What the task requires: Beginning with the line that includes "[76,181,124,198] Test ->" and ending with the last line of the listing below, write out each line exactly, with no other output.

Records provided START

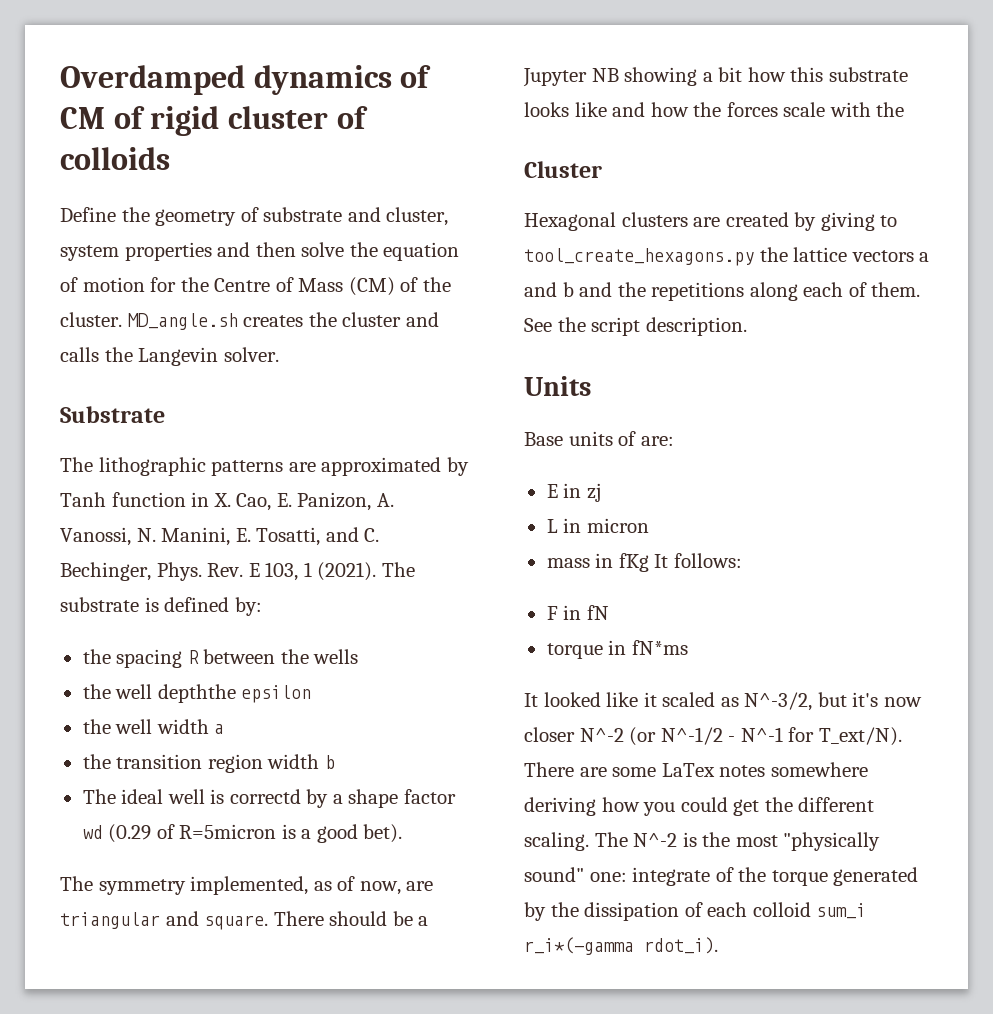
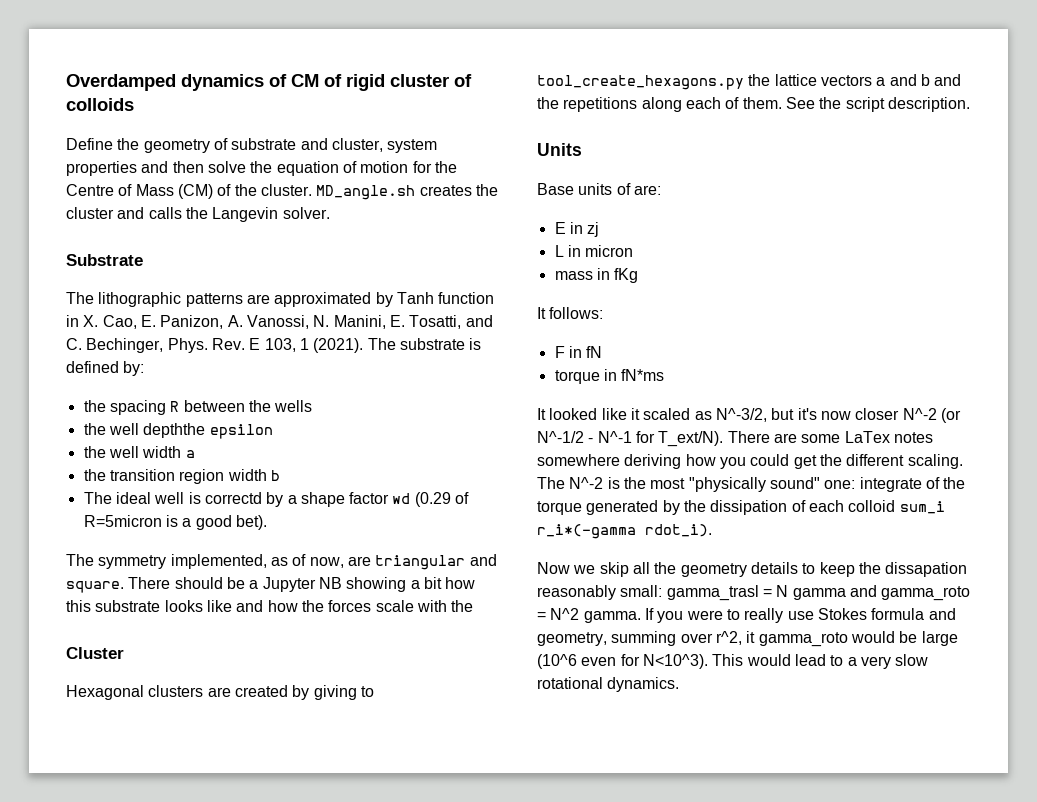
(649, 562) none -> (639, 275) //
(718, 945) none -> [537,562,968,577] [537,585,971,601] [537,608,956,623] [537,631,958,647] [537,654,929,669] [537,677,680,692] // Now we skip all the geometry details to keep the dissapation reasonably small: gamma_trasl = N gamma and gamma_roto = N^2 gamma. If you were to really use Stokes formula and geometry, summing over r^2, it gamma_roto would be large (10^6 even for N<10^3). This would lead to a very slow rotational dynamics.

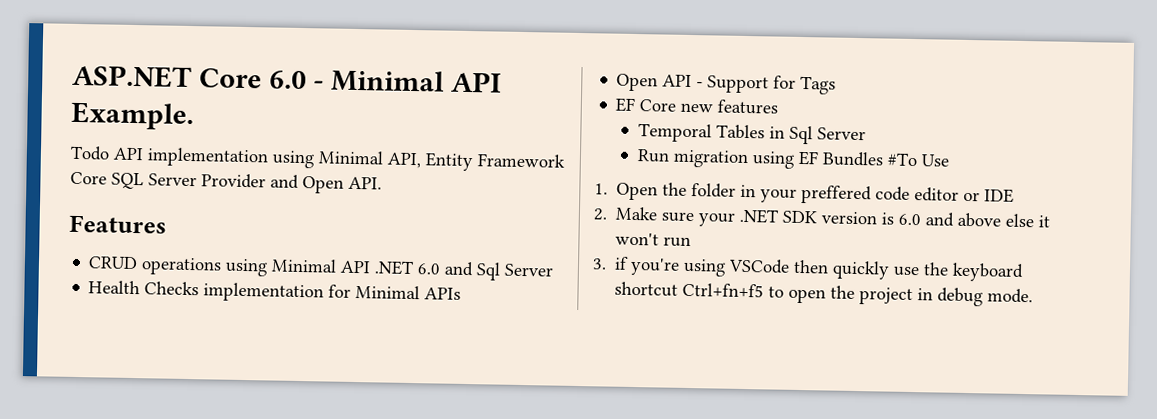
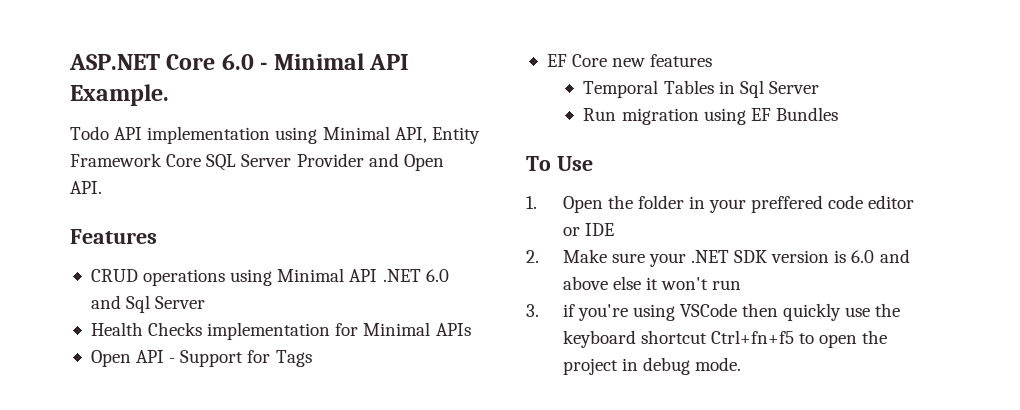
[886,152,918,167] #To -> [526,156,551,171] // To

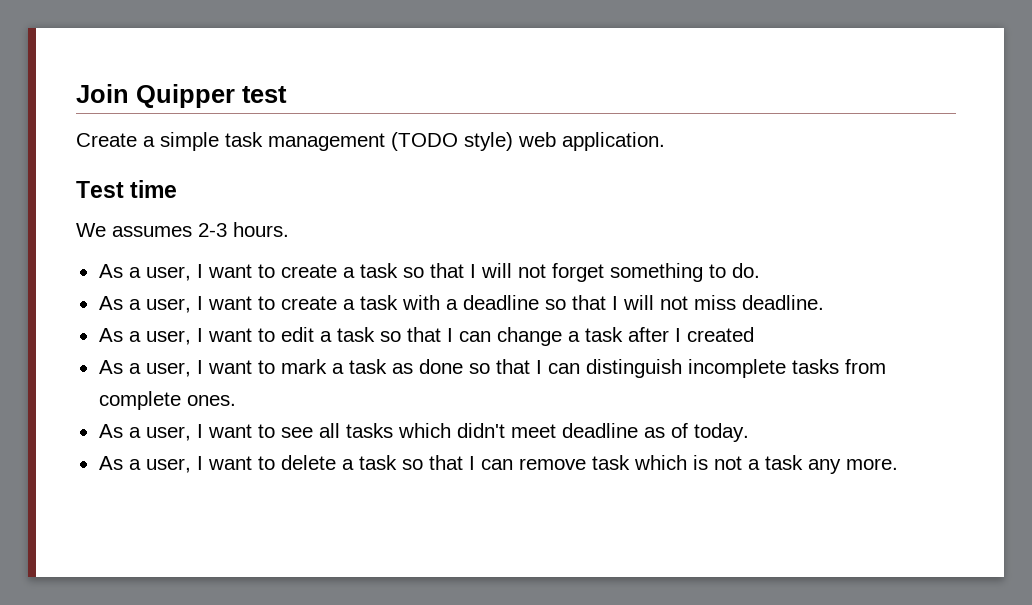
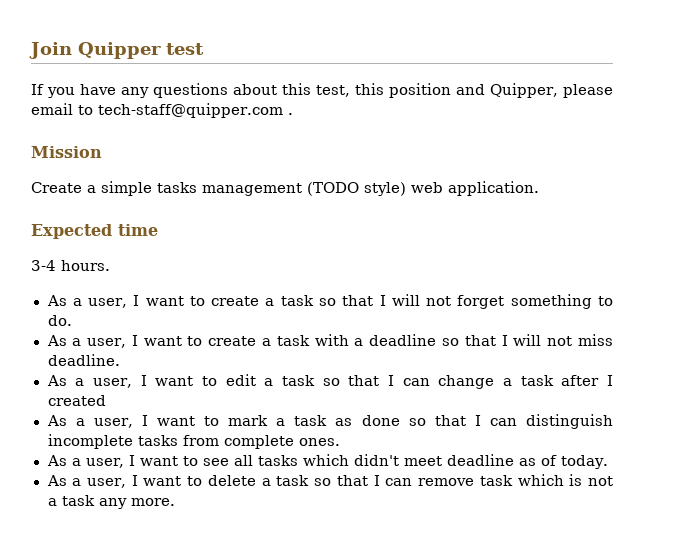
(287, 94) none -> [31,83,613,98] [31,103,293,118] [31,146,102,158] // If you have any questions about this test, this position and Quipper, please email to tech-staff@quipper.com . // Mission
[225,132,263,147] task -> [157,182,197,193] tasks
[76,181,124,198] Test -> [31,224,112,239] Expected
[76,223,227,237] We assumes 2-3 -> [31,260,56,271] 3-4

Records provided END

Answer:
[76,181,124,198] Test -> [31,224,112,239] Expected
[76,223,227,237] We assumes 2-3 -> [31,260,56,271] 3-4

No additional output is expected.